High-Frequency Contribution of Identified FS Interneurons to the Trough of Spindle Oscillations during Natural Sleep
(A) Juxtacellularly recorded activity of an identified spindle ripple cell (top, wideband; middle, filtered for spindles; bottom, filtered for spikes).
(B) Normalized interspike interval distribution (top left, burgundy for overall, red for spindles; inset, time course of single spikes) and autocorrelogram (bottom left, burgundy for overall, red for spindles), and firing distribution of the cell during spindles of normalized length (right).
(C) Top: reconstruction of the dendritic (red) and axonal (black) arborization of the spindle ripple cell. Insets: the neurobiotin-labeled cell expressed parvalbumin and showed features of a basket cell with DAB-Ni containing axonal terminals (arrows) decorating an unlabeled soma.

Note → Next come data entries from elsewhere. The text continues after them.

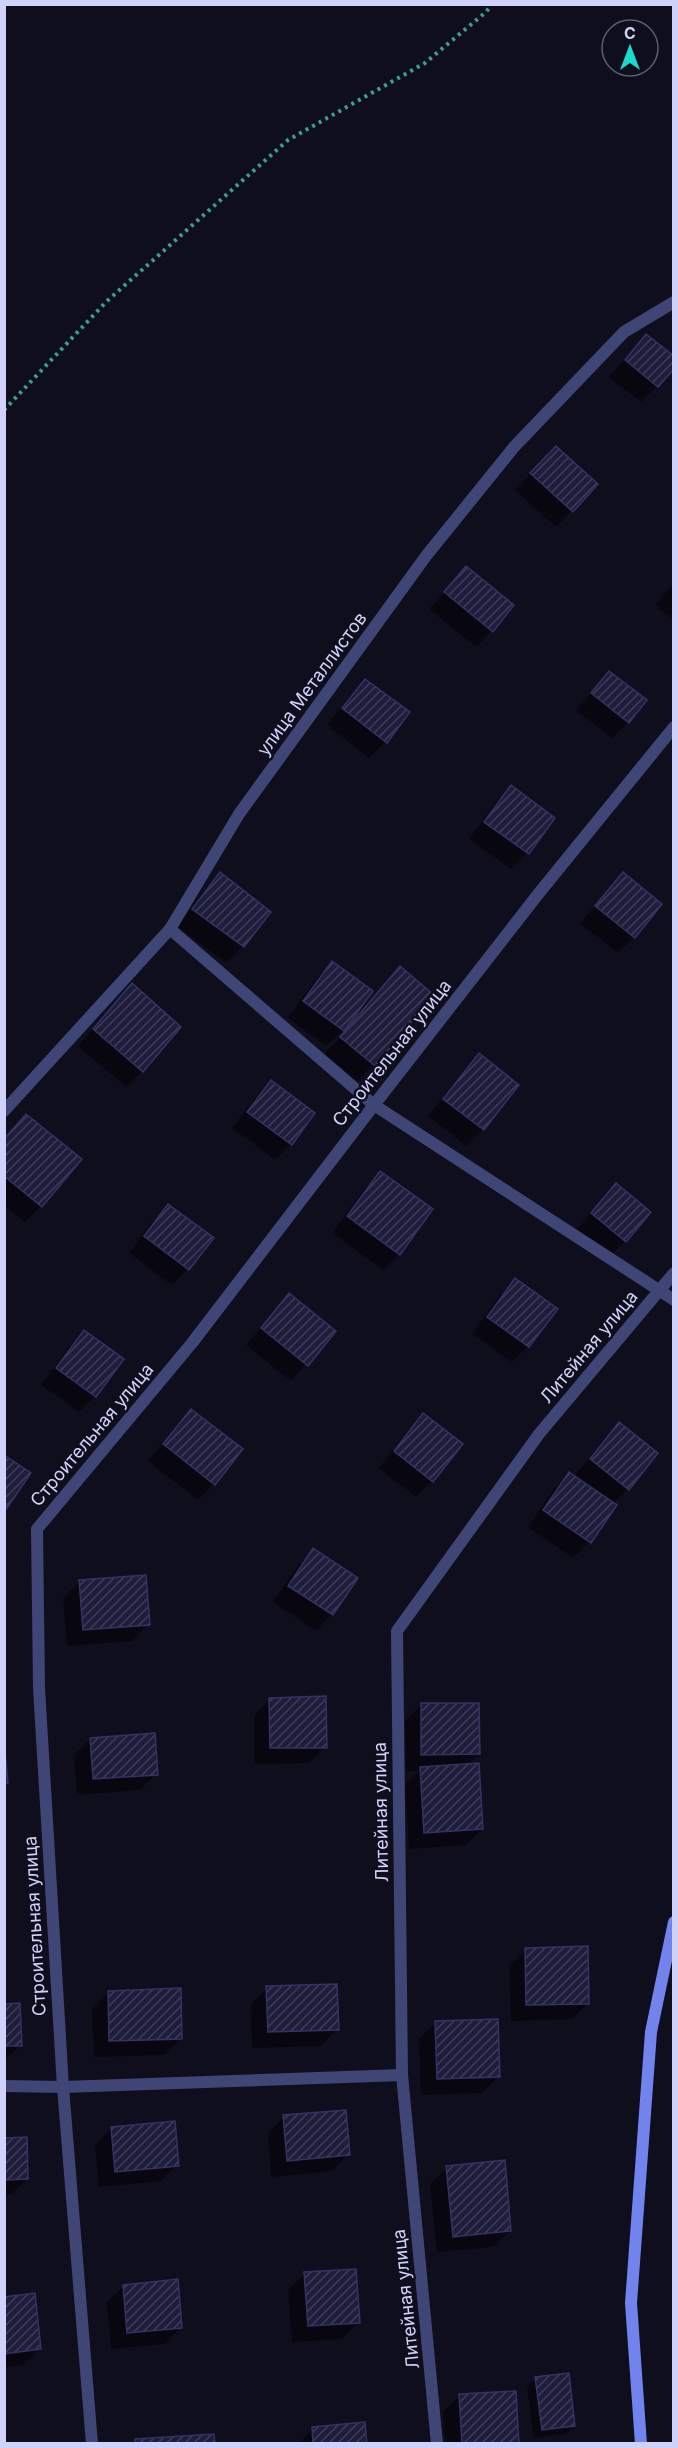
<svg xmlns="http://www.w3.org/2000/svg" width="678" height="2448" font-family="Inter,sans-serif">
<style>
.shadow{fill:#0007}
.building{fill:url(#building-hatch);stroke:#343264;stroke-width:1.5}
.lines{fill:none;stroke-linecap:round;stroke-linejoin:round}
.path{stroke:#3ca18b;stroke-width:4;stroke-dasharray:3 4.5;stroke-linecap:butt}
.street{stroke:#3f4676;stroke-width:12}
.secondary{stroke:#7383ed;stroke-width:12}
.labels{text-anchor:middle;stroke-width:5;stroke-linejoin:round;paint-order:stroke}
.street-label{font-size:18px;fill:#d0d2f9;stroke:#0f0e1d}
</style>
<defs>
<pattern id="building-hatch" width="6" height="6" patternUnits="userSpaceOnUse" patternTransform="scale(1.5)"><rect width="6" height="6" fill="#1e1d3b"/><path d="M-1 1l2-2M0 6l6-6M5 7l2-2" fill="none" stroke="#3e3d58"/></pattern>
</defs>
<rect width="100%" height="100%" fill="#0f0e1d"/>
<!-- shadow -->
<g class="shadow">
<polygon points="646,336 657,386 641,402 609,377"/>
<polygon points="540,464 572,511 556,527 515,490"/>
<polygon points="466,568 492,631 476,647 429,609"/>
<polygon points="674,583 674,620 655,605"/>
<polygon points="609,673 628,722 612,738 576,710"/>
<polygon points="365,681 407,713 385,742 369,758 327,725 349,697"/>
<polygon points="511,787 553,818 527,853 511,869 469,839 495,804"/>
<polygon points="220,874 269,912 243,946 226,963 177,926 204,891"/>
<polygon points="623,874 634,937 618,953 580,923"/>
<polygon points="332,963 349,1026 400,968 432,996 358,1081 325,1054 342,1034 341,1032 326,1046 288,1018 316,979"/>
<polygon points="132,985 142,1071 126,1087 78,1046"/>
<polygon points="479,1055 517,1085 483,1129 466,1146 428,1116 463,1072"/>
<polygon points="271,1082 291,1144 275,1160 232,1128 255,1098"/>
<polygon points="26,1116 41,1206 25,1222 4,1205 4,1138"/>
<polygon points="381,1173 399,1254 383,1270 332,1233 364,1189"/>
<polygon points="616,1185 625,1241 609,1257 576,1230"/>
<polygon points="168,1206 188,1269 172,1285 129,1253 152,1222"/>
<polygon points="515,1280 528,1346 512,1362 472,1334 499,1296"/>
<polygon points="289,1295 334,1331 291,1381 246,1345"/>
<polygon points="84,1332 95,1396 79,1412 41,1385 68,1349"/>
<polygon points="191,1411 214,1484 198,1500 148,1461 175,1427"/>
<polygon points="424,1415 432,1481 416,1497 379,1468 407,1432"/>
<polygon points="619,1424 628,1489 612,1504 615,1506 590,1542 573,1558 528,1527 553,1490 570,1474 574,1477 603,1440"/>
<polygon points="313,1550 356,1579 332,1614 316,1631 273,1602 297,1567"/>
<polygon points="79,1582 148,1624 132,1641 67,1646 63,1598"/>
<polygon points="270,1699 326,1747 309,1763 254,1764 254,1716"/>
<polygon points="421,1705 479,1754 467,1765 482,1829 466,1845 409,1849 405,1784 418,1771 406,1771 405,1721"/>
<polygon points="90,1739 156,1774 140,1790 77,1795 74,1755"/>
<polygon points="526,1950 588,2003 572,2019 511,2021 509,1966"/>
<polygon points="267,1988 337,2029 321,2046 252,2048 251,2004"/>
<polygon points="108,1992 181,2039 165,2055 94,2057 92,2009"/>
<polygon points="4,2005 21,2045 4,2061"/>
<polygon points="435,2023 498,2077 482,2093 421,2095 419,2039"/>
<polygon points="284,2117 348,2154 332,2171 271,2177 268,2133"/>
<polygon points="111,2129 177,2165 161,2181 99,2187 95,2145"/>
<polygon points="4,2140 27,2179 10,2195 4,2195"/>
<polygon points="447,2168 510,2231 493,2247 437,2252 430,2184"/>
<polygon points="304,2274 358,2323 342,2339 292,2342 288,2290"/>
<polygon points="124,2286 181,2327 165,2344 111,2349 107,2302"/>
<polygon points="4,2298 40,2349 23,2365 4,2367"/>
<polygon points="536,2379 574,2426 565,2434 534,2438 527,2387"/>
<polygon points="460,2395 517,2444 445,2444 443,2412"/>
<polygon points="313,2429 365,2444 298,2444"/>
</g>
<!-- building -->
<g class="building">
<polygon points="646,334 674,356 674,369 658,387 625,360"/>
<polygon points="556,446 598,484 573,512 530,473"/>
<polygon points="466,566 514,605 493,632 444,592"/>
<polygon points="609,671 647,700 629,723 591,693"/>
<polygon points="365,679 410,712 387,743 342,708"/>
<polygon points="511,785 555,818 529,854 484,822"/>
<polygon points="220,872 271,912 244,947 192,909"/>
<polygon points="623,872 662,904 635,938 595,906"/>
<polygon points="332,961 373,991 344,1031 303,1001"/>
<polygon points="400,966 434,995 375,1066 340,1037"/>
<polygon points="132,983 181,1027 143,1072 93,1029"/>
<polygon points="479,1053 519,1085 484,1130 443,1099"/>
<polygon points="271,1080 315,1113 292,1145 247,1112"/>
<polygon points="26,1114 82,1159 42,1207 4,1176 4,1139"/>
<polygon points="380,1171 433,1209 400,1255 347,1216"/>
<polygon points="616,1183 651,1212 626,1242 591,1213"/>
<polygon points="168,1204 214,1238 189,1270 144,1236"/>
<polygon points="515,1278 558,1309 529,1347 487,1317"/>
<polygon points="289,1293 336,1331 308,1366 261,1328"/>
<polygon points="84,1330 124,1359 96,1397 56,1368"/>
<polygon points="191,1409 243,1449 215,1485 163,1444"/>
<polygon points="423,1413 463,1444 433,1482 394,1451"/>
<polygon points="619,1422 658,1453 629,1490 590,1459"/>
<polygon points="4,1455 31,1473 5,1511 4,1511"/>
<polygon points="569,1472 617,1505 591,1543 543,1510"/>
<polygon points="313,1548 358,1578 333,1615 288,1586"/>
<polygon points="146,1575 150,1625 83,1630 79,1580"/>
<polygon points="326,1696 327,1748 270,1748 269,1698"/>
<polygon points="421,1703 479,1703 480,1754 421,1755"/>
<polygon points="155,1733 158,1775 93,1779 90,1738"/>
<polygon points="4,1740 8,1783 4,1783"/>
<polygon points="479,1763 483,1829 424,1833 420,1767"/>
<polygon points="588,1946 589,2004 526,2005 525,1948"/>
<polygon points="337,1984 339,2030 268,2032 266,1986"/>
<polygon points="181,1988 182,2039 109,2041 108,1991"/>
<polygon points="20,2003 22,2046 4,2046 4,2004"/>
<polygon points="498,2019 500,2077 437,2079 435,2021"/>
<polygon points="346,2110 350,2155 287,2161 283,2115"/>
<polygon points="175,2121 179,2166 115,2172 111,2127"/>
<polygon points="27,2137 28,2179 4,2180 4,2138"/>
<polygon points="505,2160 511,2231 453,2237 446,2166"/>
<polygon points="356,2269 360,2323 308,2326 304,2272"/>
<polygon points="178,2279 182,2328 127,2333 123,2285"/>
<polygon points="35,2293 41,2349 4,2354 4,2297"/>
<polygon points="569,2373 575,2426 542,2430 535,2377"/>
<polygon points="516,2391 519,2444 462,2444 459,2394"/>
<polygon points="365,2422 367,2444 313,2444 312,2427"/>
<polygon points="214,2434 215,2444 135,2444 135,2439"/>
</g>
<g class="lines">
<!-- path -->
<polyline class="path" points="4,410 106,302 288,140 425,63 486,12 492,4"/>
<!-- street -->
<g class="street">
<polyline points="170,929 374,1105 674,1300"/>
<polyline points="4,1111 170,929 239,814 426,556 514,447 624,332 674,302"/>
<polyline points="4,2086 63,2087 402,2075"/>
<polyline points="92,2444 63,2087 39,1688 37,1529 192,1343 374,1105 539,893 674,727"/>
<polyline points="437,2444 402,2075 397,1631 539,1434 674,1273"/>
</g>
<!-- secondary -->
<polyline class="secondary" points="641,2444 631,2303 651,2032 674,1922"/>
</g>
<g class="labels">
<!-- street labels -->
<g class="street-label">
<text transform="translate(312 684) rotate(-54)" y="6">улица Металлистов</text>
<text transform="translate(392 1053) rotate(-52)" y="6">Строительная улица</text>
<text transform="translate(589 1347) rotate(-50)" y="6">Литейная улица</text>
<text transform="translate(92 1435) rotate(-50)" y="6">Строительная улица</text>
<text transform="translate(381 1812) rotate(-91)" y="6">Литейная улица</text>
<text transform="translate(35 1926) rotate(-93)" y="6">Строительная улица</text>
<text transform="translate(406 2299) rotate(-96)" y="6">Литейная улица</text>
</g>
</g>
<!-- border -->
<rect width="678" height="2448" fill="none" stroke="#d0d2f9" stroke-width="12"/>
<!-- north arrow -->
<g transform="translate(630 48)"><circle r="28" fill="#0f0e1d" stroke="#5c5c75" stroke-width="1.5"/>
<path d="M0-4.5L10 22L0 15L-10 22Z" fill="#1cd9ce"/>
<text y="-9" font-size="16" font-weight="bold" text-anchor="middle" fill="#d0d2f9">С</text>
</g>
</svg>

(D) Top left: peri-trough raster plots of firing of individual spindle ripple cells (top three panels; the top panel shows the cell presented in A–C) and average firing frequency distribution (bottom left; bin width, 0.78 ms) with three peaks of activity centered around the spindle trough shown at 0 ms determined by kernel smoothing and peak detection. Data are based on successive spindle troughs recorded in SWS. Right: cumulative circular plots of firing probability in single cycles of spindles for the three cells (trough at 0°) and their average circular plot of firing distribution (bottom) with vectors of individual cells at the perimeter. Error bars represent SEM.
(E–H) Spindle high-gamma cells (E and F) and simple spindle trough cells (G and H) are presented along the same logic as spindle ripple cells in (D) and (C). Error bars in (E) and (G) represent SEM.
(I) Average firing probability of all spindle-trough-related FS cells tuned to the trough (0°) of spindle cycles, including spindle ripple, spindle high-gamma, and simple spindle trough cells. Error bars represent SEM.